* [DATA FOR REVIEW]
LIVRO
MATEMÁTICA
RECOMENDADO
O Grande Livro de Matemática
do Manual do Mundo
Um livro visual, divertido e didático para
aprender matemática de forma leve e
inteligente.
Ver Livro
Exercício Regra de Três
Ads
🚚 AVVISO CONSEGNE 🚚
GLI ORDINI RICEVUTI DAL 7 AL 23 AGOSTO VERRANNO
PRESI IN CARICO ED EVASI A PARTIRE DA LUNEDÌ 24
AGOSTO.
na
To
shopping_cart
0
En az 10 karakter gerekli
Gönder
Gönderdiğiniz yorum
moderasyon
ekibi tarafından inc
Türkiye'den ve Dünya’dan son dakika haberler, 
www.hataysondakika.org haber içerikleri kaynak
==
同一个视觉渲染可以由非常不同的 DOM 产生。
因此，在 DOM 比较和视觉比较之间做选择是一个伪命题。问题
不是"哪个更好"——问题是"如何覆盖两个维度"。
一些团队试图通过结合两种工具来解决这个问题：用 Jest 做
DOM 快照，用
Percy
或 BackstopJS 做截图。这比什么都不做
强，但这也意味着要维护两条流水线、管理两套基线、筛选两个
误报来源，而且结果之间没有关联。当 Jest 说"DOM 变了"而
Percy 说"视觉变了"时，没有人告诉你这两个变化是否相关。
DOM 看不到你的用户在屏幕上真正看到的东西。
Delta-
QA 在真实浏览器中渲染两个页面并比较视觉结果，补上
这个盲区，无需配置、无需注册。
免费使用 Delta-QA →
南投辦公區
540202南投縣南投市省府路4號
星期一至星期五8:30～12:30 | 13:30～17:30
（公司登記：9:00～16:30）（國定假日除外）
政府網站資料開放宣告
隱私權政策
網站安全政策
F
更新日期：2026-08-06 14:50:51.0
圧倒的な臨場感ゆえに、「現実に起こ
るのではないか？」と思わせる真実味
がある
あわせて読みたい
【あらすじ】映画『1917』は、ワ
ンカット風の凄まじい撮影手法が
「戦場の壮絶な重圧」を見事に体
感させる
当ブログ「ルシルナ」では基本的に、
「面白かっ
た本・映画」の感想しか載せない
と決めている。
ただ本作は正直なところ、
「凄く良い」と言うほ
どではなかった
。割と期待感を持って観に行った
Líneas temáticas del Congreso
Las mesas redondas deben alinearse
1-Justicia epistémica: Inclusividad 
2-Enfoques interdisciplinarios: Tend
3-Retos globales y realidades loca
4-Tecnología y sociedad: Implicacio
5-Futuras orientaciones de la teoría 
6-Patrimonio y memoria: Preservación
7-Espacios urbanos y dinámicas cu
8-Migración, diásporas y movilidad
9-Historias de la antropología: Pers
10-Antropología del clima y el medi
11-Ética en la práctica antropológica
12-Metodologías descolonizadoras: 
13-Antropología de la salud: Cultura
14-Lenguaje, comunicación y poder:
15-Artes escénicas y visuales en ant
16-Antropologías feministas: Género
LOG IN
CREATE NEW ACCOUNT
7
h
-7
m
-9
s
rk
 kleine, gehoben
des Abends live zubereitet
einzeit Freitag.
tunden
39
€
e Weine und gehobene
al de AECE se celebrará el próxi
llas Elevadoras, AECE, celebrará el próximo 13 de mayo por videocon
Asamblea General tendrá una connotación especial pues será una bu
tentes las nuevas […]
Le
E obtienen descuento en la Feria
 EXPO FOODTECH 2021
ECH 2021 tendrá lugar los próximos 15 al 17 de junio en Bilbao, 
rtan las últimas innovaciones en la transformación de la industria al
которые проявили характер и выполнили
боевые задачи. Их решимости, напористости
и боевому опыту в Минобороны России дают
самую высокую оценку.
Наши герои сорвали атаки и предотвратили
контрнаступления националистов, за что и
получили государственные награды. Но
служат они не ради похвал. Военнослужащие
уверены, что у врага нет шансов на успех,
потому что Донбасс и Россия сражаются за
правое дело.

* [BRIEF]
Count the rows above that contain the string "AECE", and give only that number.

* [WRITTEN SOLUTION]
2